VV(11): The Geographical Center

jbor jbor at bigpond.com
Tue Mar 6 00:43:53 CST 2001


----------
>From: Dave Monroe <monroe at mpm.edu>
>

> I'm assuming here that the "Public Library" in whose "little park"
> (Bryant Park? Doesn't look all too "little") on whose "bench" Benny
> sits, is the famed Mid-Manhattan branch (trunk?)  with the lions out
> front of the New York Public Library, @ Fifth Avenue between 40th and
> 42nd Streets

I can almost envisage Pynchon himself "on the bench behind the Library"
(214.31) pondering the inscrutable ways in which "history unfolds" after
poring over some of the documents and texts in that very same establishment.
There's a good summary and a copy of one such source at PynchonFiles:

http://www.pynchonfiles.com/datavallett.htm

       In David Seed's superb study, _The Fictional Labyrinths of Thomas
    Pynchon_, a letter from Pynchon, Jan 8 1969, is printed with his
    permission as an appendix. In response to Thomas F. Hirsch (who was
    writing a graduate paper on the South African Bondelzwarts
    Natives) Pynchon wrote back his sources for Chapter Nine of _V._ This
    chapter was born in 1960 at the New York Public Library as Pynchon
    looked for details on a 1919 Maltese nationalist uprising.

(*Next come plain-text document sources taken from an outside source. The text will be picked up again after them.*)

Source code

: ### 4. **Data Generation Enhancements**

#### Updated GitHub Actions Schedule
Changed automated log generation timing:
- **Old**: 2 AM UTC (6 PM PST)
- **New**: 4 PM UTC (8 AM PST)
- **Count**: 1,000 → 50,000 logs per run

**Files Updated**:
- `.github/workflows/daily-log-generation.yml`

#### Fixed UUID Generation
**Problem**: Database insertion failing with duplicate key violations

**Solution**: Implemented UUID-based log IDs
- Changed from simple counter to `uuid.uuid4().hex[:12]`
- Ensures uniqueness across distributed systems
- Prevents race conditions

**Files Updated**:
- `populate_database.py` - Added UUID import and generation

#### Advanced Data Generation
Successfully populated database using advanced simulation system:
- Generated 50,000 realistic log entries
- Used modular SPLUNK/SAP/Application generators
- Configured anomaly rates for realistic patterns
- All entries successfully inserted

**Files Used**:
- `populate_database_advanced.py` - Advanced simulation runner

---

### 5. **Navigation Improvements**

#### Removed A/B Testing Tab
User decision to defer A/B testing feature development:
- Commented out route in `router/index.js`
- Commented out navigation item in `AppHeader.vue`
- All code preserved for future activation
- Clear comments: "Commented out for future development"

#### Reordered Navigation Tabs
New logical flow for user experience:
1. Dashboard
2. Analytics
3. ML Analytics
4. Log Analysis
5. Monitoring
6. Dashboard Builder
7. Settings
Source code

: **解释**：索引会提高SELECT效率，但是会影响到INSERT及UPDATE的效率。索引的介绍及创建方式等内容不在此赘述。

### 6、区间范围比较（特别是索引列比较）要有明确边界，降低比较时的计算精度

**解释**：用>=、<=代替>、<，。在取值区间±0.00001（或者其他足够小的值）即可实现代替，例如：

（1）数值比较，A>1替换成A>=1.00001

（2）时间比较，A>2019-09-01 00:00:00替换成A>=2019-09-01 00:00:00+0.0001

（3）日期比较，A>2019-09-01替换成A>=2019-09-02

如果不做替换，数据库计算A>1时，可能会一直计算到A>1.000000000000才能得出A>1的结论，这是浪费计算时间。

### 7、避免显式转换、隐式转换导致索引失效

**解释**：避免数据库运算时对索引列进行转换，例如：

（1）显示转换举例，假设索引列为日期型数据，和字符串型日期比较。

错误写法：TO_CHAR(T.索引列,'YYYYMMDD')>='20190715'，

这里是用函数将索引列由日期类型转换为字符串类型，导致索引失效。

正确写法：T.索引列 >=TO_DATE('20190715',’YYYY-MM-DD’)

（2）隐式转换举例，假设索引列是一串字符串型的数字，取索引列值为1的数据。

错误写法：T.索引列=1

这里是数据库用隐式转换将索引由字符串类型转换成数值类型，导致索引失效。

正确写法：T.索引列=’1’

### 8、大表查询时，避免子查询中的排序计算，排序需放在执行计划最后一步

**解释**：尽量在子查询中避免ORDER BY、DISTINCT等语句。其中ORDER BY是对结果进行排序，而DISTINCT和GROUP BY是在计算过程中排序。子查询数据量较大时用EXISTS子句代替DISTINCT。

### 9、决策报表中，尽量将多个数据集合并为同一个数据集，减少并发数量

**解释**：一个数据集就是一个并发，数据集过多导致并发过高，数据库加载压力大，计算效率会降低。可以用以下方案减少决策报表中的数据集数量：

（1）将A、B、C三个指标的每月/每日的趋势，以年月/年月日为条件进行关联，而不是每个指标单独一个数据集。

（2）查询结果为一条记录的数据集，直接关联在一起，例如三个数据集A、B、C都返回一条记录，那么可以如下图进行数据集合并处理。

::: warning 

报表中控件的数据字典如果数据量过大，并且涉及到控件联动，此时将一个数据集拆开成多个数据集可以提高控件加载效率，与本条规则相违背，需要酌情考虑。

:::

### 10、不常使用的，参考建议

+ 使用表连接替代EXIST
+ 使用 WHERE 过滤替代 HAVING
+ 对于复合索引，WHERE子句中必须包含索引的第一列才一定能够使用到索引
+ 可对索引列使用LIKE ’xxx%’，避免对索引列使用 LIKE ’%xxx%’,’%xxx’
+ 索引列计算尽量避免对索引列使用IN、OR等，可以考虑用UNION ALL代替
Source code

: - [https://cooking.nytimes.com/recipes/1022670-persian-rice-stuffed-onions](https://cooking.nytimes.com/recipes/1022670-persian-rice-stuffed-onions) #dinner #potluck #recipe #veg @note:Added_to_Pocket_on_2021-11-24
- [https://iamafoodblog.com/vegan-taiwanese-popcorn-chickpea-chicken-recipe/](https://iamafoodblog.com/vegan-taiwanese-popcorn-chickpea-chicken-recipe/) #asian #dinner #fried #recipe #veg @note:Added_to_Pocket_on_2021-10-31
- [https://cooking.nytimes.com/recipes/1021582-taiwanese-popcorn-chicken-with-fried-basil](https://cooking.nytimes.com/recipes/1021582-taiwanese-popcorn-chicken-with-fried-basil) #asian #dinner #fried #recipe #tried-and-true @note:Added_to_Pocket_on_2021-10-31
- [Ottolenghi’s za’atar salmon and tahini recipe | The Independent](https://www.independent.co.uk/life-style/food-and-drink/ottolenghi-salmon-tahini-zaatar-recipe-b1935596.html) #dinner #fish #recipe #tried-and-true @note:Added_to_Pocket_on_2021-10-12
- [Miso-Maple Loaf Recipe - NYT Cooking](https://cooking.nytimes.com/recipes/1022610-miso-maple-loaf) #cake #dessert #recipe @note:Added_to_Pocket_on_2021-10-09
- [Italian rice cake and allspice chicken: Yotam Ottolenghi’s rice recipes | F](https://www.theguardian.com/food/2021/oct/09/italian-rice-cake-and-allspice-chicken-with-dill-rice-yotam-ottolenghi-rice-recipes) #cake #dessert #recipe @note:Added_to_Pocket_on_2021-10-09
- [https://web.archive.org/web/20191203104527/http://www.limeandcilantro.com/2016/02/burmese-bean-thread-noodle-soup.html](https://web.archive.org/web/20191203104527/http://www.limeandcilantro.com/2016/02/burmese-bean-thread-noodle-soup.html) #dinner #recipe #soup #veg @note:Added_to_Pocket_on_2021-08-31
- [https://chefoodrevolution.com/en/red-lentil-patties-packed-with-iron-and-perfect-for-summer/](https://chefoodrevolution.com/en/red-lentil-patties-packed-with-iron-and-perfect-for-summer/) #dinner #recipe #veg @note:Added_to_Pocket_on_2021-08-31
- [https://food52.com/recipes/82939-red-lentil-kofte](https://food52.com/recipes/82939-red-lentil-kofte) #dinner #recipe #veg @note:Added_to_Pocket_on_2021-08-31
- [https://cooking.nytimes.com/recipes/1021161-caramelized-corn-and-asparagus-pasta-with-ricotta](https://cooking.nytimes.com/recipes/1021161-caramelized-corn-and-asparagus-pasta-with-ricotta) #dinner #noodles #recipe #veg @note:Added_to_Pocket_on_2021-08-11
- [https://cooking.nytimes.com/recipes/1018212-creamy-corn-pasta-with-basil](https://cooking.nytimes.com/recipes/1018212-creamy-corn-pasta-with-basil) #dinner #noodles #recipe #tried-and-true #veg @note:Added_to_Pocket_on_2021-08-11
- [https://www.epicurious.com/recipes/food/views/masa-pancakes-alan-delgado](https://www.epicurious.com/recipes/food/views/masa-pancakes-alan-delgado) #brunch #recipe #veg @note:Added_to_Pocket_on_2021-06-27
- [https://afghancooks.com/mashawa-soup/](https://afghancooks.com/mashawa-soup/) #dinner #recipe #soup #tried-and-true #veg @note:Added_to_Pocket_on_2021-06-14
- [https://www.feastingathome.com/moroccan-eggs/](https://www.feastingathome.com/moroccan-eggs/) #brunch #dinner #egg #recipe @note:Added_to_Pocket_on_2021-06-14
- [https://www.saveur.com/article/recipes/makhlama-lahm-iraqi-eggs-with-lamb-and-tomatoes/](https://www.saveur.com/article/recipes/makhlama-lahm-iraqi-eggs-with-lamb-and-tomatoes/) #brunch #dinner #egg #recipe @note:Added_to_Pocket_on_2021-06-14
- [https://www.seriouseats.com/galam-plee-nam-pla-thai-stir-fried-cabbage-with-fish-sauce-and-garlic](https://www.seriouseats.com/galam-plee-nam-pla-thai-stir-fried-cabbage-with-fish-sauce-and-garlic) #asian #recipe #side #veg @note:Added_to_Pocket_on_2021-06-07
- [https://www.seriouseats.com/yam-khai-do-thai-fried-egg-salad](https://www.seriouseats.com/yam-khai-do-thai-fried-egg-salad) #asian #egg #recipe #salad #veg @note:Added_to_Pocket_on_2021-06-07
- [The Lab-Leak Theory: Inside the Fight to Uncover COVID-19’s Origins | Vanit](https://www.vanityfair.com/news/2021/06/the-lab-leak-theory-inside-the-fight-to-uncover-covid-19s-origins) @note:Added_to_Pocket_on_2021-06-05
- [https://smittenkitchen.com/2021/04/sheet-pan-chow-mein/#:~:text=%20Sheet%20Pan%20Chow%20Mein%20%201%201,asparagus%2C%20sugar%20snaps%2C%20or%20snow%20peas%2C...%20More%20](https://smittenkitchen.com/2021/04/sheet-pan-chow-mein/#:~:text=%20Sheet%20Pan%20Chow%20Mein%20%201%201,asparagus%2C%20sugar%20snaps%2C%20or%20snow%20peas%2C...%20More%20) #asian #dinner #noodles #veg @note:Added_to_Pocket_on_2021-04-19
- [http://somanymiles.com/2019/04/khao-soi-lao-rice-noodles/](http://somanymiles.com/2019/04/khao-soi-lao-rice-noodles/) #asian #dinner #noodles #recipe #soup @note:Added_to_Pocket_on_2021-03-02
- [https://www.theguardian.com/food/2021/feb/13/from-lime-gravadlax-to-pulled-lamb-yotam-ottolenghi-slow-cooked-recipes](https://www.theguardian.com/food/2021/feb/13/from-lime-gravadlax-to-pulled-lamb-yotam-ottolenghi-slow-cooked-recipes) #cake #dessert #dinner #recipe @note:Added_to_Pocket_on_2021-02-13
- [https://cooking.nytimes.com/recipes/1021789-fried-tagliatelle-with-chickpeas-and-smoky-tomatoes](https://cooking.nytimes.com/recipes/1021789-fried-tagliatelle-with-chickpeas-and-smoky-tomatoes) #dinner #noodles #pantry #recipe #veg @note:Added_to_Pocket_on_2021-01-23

It seems that sheer luck had a lot to do with all that Herero data which
Pynchon (not to mention a critic or ten!) has gotten so much mileage out of.
Which is ironic, to say the least.

And I particularly like the somewhat coterminous narratorial admission of "a
genuine desire to see young people get together" at 214.31, which pre-empts
the précis/motto of Chapter 10 (p. 280). It seems to me that this simple
sentiment remains constant throughout Pynchon's fiction, right up to the
representation of the tantalisingly-near blossoming of young love between
Ethelmer and Tenebrae in _M&D_.

Profane's reliance on aleatory events (the paper fold cf. a coin toss trick
at 215.7), and the seeming tenacious perversity of the inanimate to mock
probability (the way that Benny is always and inevitably destined to be
dogged by the "luck of a schlemihl" at 216.28) seems to preempt further
attention to such themes in _GR_ with Poisson, Slothrop's stars et. al., but
it reminds me quite a bit of Tom Stoppard's _Rosencrantz and Guildenstern
Are Dead_ as well, which is, despite the playwright's humble protestations
to the contrary, also somewhat of a homage to Beckett's _Godot_ (and Beckett
gets a significant nod in Pig and Charisma's "drinking song" in Part III at
225.1). Theatre of the Absurd anyone?

I also like the way that "Pig and Profane remembered sea stories at each
other" (223.4), which idiosyncratic prepositional usage brings to the fore
many familiar themes w/r/t embellished "history", thwarted communication,
treating humans as inanimate objects u.s.w.